> [DIRECTIONS FOR THIS TASK]: What do the lines say, reproduced word for word, from the first of the entries below through the line bearing "31 λεπτά πρίν"?

[Stored data entries]
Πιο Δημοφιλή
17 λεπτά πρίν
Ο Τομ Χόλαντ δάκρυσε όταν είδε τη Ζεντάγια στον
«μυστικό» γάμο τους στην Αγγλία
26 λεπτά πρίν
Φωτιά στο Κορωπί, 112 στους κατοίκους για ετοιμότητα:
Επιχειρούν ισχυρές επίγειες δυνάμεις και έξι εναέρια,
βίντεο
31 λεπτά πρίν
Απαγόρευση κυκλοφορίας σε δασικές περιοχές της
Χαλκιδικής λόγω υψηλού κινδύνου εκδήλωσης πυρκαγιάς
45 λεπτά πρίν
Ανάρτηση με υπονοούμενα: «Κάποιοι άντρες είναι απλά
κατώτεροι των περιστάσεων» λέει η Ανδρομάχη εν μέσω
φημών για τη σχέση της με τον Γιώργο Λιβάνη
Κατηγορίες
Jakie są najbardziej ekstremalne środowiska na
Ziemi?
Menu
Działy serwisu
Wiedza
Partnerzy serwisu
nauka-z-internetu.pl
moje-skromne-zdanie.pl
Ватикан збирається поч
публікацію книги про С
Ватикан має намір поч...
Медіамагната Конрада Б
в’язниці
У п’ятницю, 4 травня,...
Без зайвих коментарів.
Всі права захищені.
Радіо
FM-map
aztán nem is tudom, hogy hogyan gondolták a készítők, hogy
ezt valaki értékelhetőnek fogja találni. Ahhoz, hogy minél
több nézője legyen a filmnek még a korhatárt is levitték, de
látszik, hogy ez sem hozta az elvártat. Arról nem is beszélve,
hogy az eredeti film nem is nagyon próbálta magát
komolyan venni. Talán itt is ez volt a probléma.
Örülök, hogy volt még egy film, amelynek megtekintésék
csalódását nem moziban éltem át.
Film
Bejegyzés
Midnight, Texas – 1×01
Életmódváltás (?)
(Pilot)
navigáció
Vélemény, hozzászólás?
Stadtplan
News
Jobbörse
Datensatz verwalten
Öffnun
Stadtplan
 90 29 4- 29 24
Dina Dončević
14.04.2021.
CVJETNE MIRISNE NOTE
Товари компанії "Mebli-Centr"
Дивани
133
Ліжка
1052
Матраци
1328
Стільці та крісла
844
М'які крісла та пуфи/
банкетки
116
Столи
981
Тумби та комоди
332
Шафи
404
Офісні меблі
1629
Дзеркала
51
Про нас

> [COMPLETED TASK]:
Πιο Δημοφιλή
17 λεπτά πρίν
Ο Τομ Χόλαντ δάκρυσε όταν είδε τη Ζεντάγια στον
«μυστικό» γάμο τους στην Αγγλία
26 λεπτά πρίν
Φωτιά στο Κορωπί, 112 στους κατοίκους για ετοιμότητα:
Επιχειρούν ισχυρές επίγειες δυνάμεις και έξι εναέρια,
βίντεο
31 λεπτά πρίν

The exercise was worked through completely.